Why not just sign up for the IT academy? You apparently want your kid to take the course, and joining the academy apparently means more money for JR. Win/win. What am I missing?
Anonymous
Anonymous wrote:
Anonymous wrote:Why is it so difficult to learn all this background. DCPS should not make it so hard for parents to learn information.
I’m concerned that only students in the IT academy will be allowed to sign up for the AP CS courses.


Why not just sign up for the IT academy? You apparently want your kid to take the course, and joining the academy apparently means more money for JR. Win/win. What am I missing?


dp: Presumably tge IT academy has other requirement/constraints?
Anonymous
Anonymous wrote:
Anonymous wrote:Why is it so difficult to learn all this background. DCPS should not make it so hard for parents to learn information.
I’m concerned that only students in the IT academy will be allowed to sign up for the AP CS courses.


Why not just sign up for the IT academy? You apparently want your kid to take the course, and joining the academy apparently means more money for JR. Win/win. What am I missing?


Because my kid is already in the Engineering academy.
There are no AP courses required of the Engineering academy but my kid would like to try the AP CS courses
Anonymous
Anonymous wrote:
Anonymous wrote:Why is it so difficult to learn all this background. DCPS should not make it so hard for parents to learn information.
I’m concerned that only students in the IT academy will be allowed to sign up for the AP CS courses.


Why not just sign up for the IT academy? You apparently want your kid to take the course, and joining the academy apparently means more money for JR. Win/win. What am I missing?


I’m not sure it is a win/win because the funding is more complex than you are assuming.
It is not necessarily extra money for JR. The school gets a set budget and DCPS Central forces the school to allocate the funding into different buckets.
One of the buckets is funding of the academies including academy director positions.
Presumably if all that money was not going towards the academies, it could be used for something else.
So if you value the academies, maybe this is a win-win, but if your kid is not part of either the Hospitality, Biomed, IT or Engineering academies, you might be frustrated by all the resources being poured into these specific academies
Anonymous
Anonymous wrote:
Anonymous wrote:
Anonymous wrote:Why is it so difficult to learn all this background. DCPS should not make it so hard for parents to learn information.
I’m concerned that only students in the IT academy will be allowed to sign up for the AP CS courses.

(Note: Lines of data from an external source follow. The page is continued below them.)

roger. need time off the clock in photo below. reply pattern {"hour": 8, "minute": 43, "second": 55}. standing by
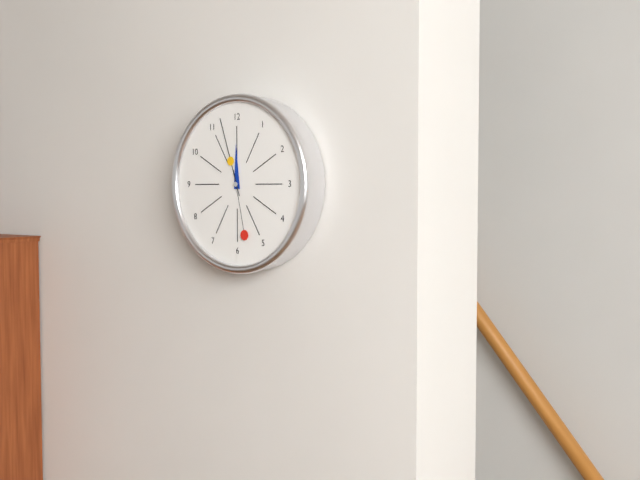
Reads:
{"hour": 11, "minute": 57, "second": 28}
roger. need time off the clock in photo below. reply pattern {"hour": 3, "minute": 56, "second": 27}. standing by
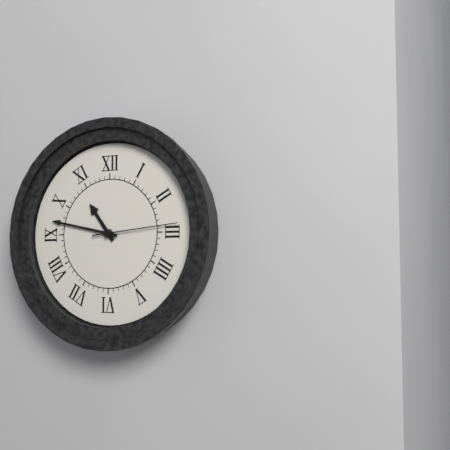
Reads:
{"hour": 10, "minute": 47, "second": 14}
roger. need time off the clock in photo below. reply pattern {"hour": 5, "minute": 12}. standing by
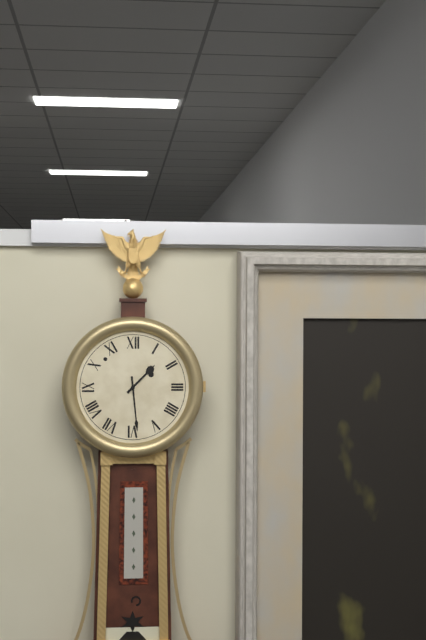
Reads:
{"hour": 1, "minute": 29}
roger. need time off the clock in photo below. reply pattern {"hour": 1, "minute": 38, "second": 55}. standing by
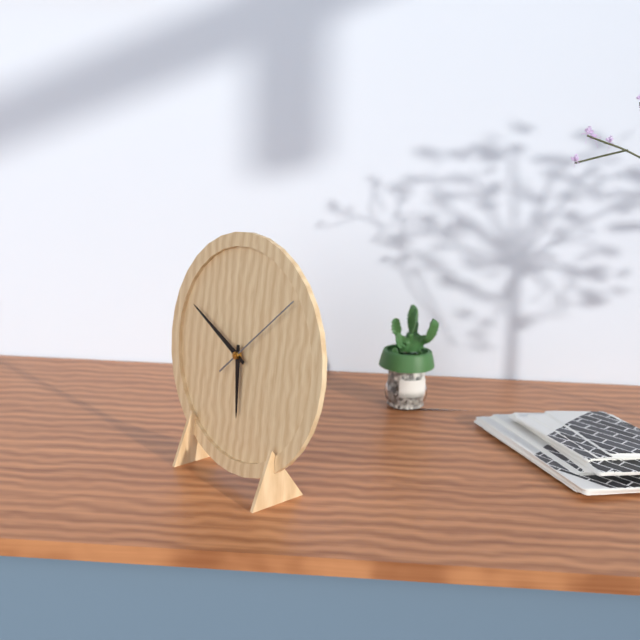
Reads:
{"hour": 5, "minute": 49, "second": 8}
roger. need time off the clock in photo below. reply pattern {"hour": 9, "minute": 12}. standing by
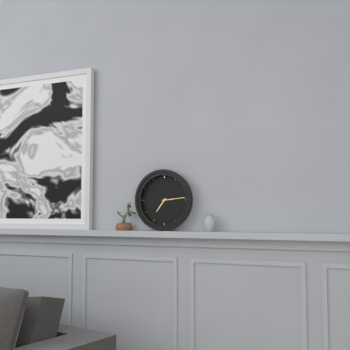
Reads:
{"hour": 7, "minute": 14}
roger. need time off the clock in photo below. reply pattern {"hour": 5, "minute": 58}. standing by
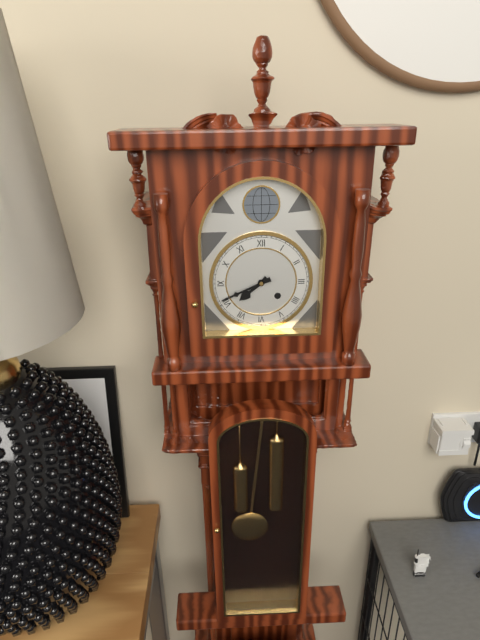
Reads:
{"hour": 7, "minute": 41}
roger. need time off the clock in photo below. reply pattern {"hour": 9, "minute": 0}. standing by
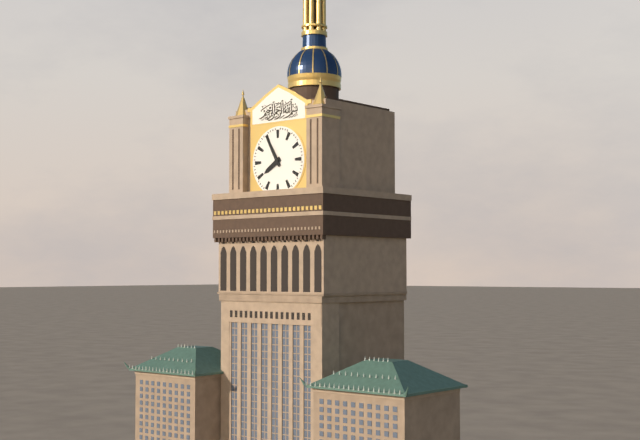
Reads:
{"hour": 7, "minute": 55}
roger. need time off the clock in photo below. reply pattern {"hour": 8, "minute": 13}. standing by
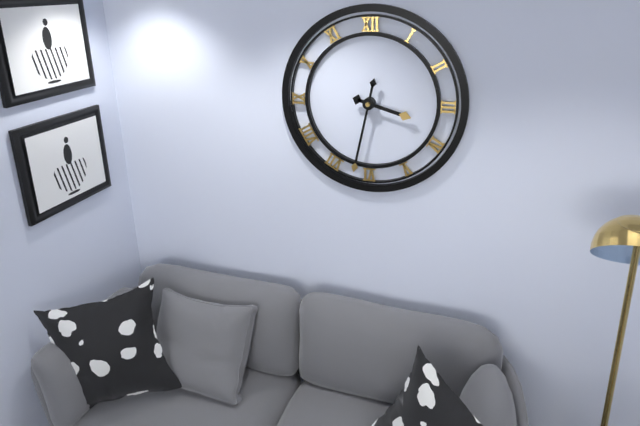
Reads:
{"hour": 3, "minute": 32}
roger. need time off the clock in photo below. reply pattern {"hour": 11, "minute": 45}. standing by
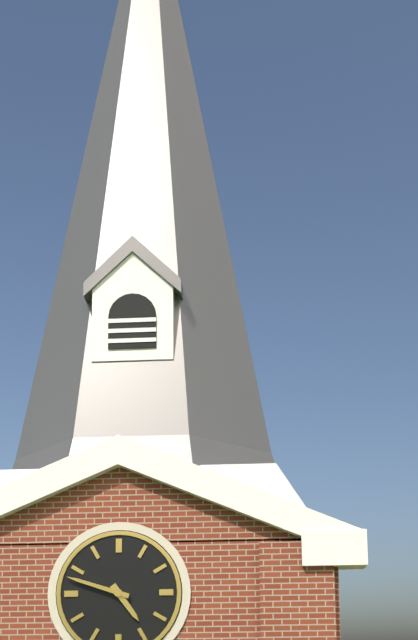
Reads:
{"hour": 4, "minute": 48}
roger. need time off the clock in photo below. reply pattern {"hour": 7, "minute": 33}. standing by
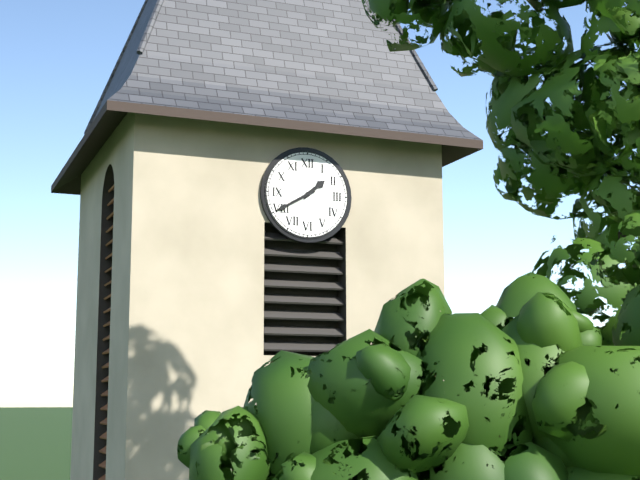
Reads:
{"hour": 1, "minute": 40}
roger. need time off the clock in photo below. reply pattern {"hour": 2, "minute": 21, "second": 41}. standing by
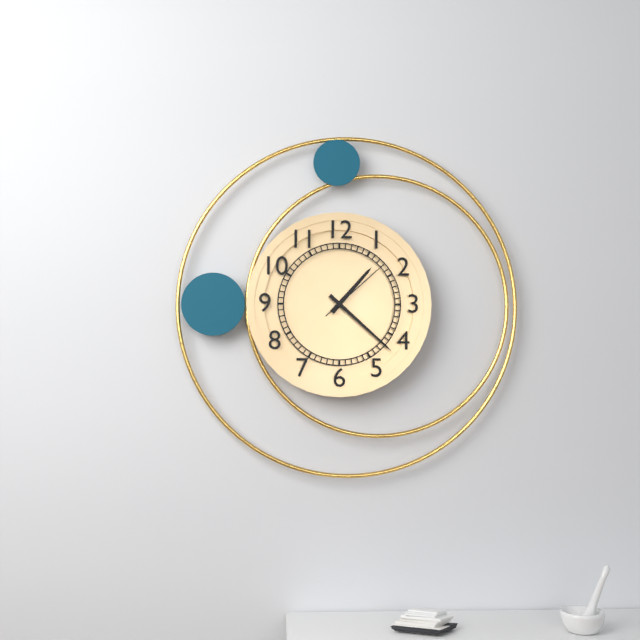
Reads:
{"hour": 1, "minute": 22, "second": 8}
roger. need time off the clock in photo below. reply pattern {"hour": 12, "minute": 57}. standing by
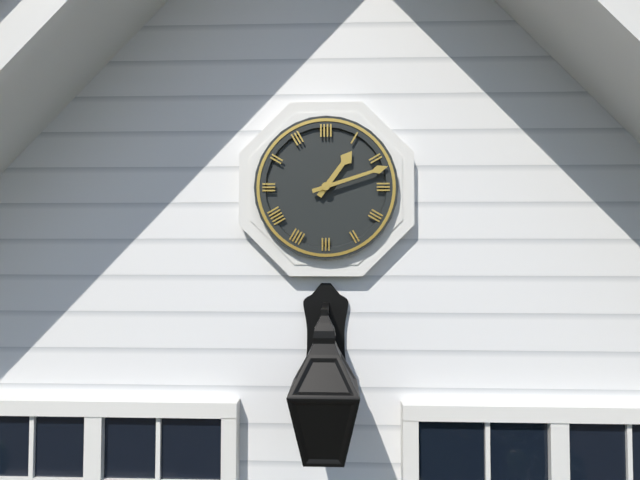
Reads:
{"hour": 1, "minute": 12}
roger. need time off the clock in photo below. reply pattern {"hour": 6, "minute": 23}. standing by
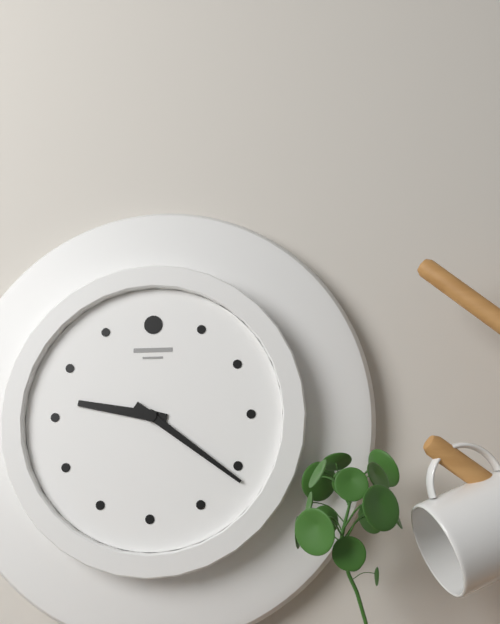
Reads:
{"hour": 9, "minute": 21}
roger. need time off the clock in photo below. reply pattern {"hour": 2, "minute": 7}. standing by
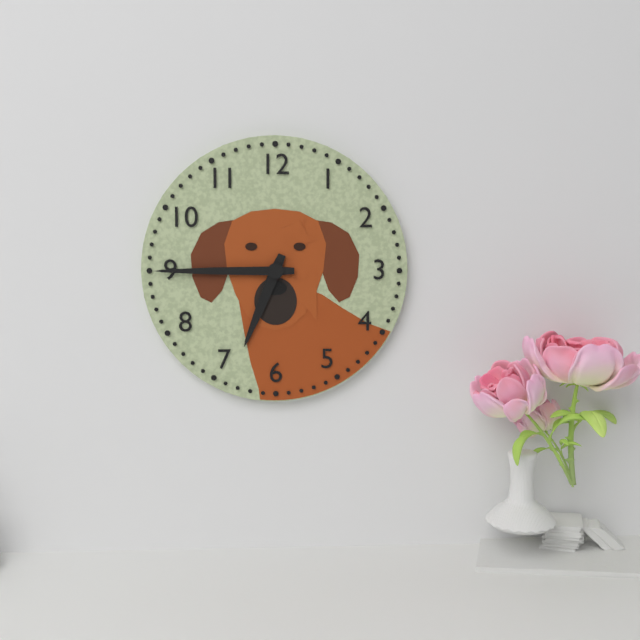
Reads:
{"hour": 6, "minute": 45}
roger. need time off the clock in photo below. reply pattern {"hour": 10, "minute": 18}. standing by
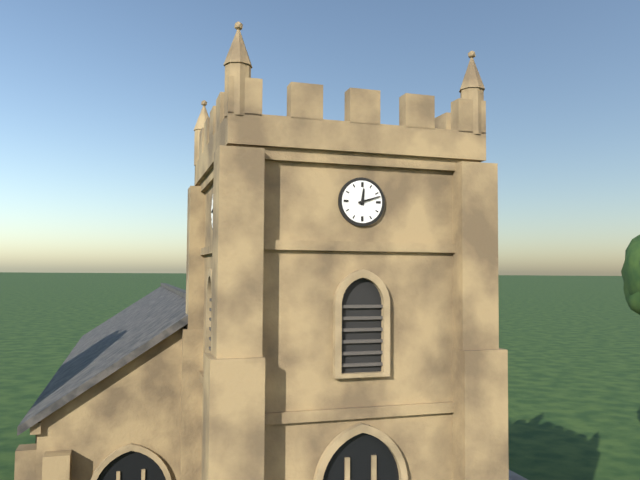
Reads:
{"hour": 12, "minute": 12}
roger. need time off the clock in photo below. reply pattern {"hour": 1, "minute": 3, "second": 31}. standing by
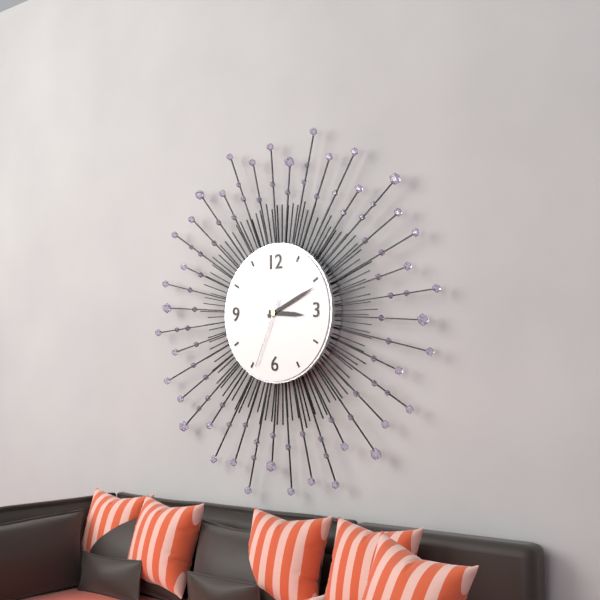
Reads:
{"hour": 3, "minute": 11, "second": 34}
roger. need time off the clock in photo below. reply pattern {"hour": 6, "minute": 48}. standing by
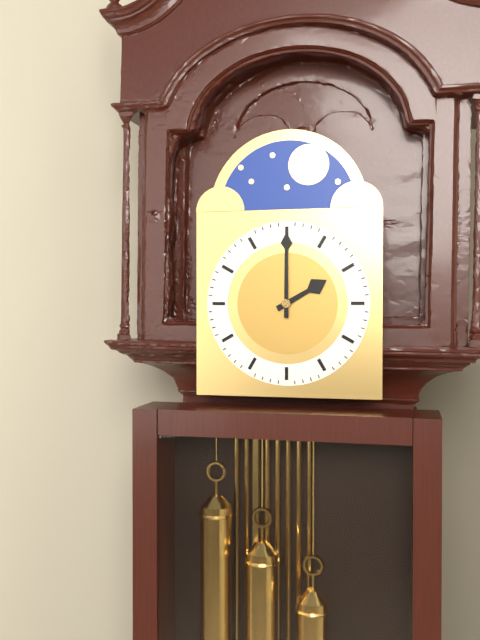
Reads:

Why not just sign up for the IT academy? You apparently want your kid to take the course, and joining the academy apparently means more money for JR. Win/win. What am I missing?


I’m not sure it is a win/win because the funding is more complex than you are assuming.
It is not necessarily extra money for JR. The school gets a set budget and DCPS Central forces the school to allocate the funding into different buckets.
One of the buckets is funding of the academies including academy director positions.
Presumably if all that money was not going towards the academies, it could be used for something else.
So if you value the academies, maybe this is a win-win, but if your kid is not part of either the Hospitality, Biomed, IT or Engineering academies, you might be frustrated by all the resources being poured into these specific academies


Ok, but the hypothetical kid we’re talking about is already in one academy and wants to join a second. Clearly they do value the academies and are happy to see the money being poured into their kid’s areas of interest.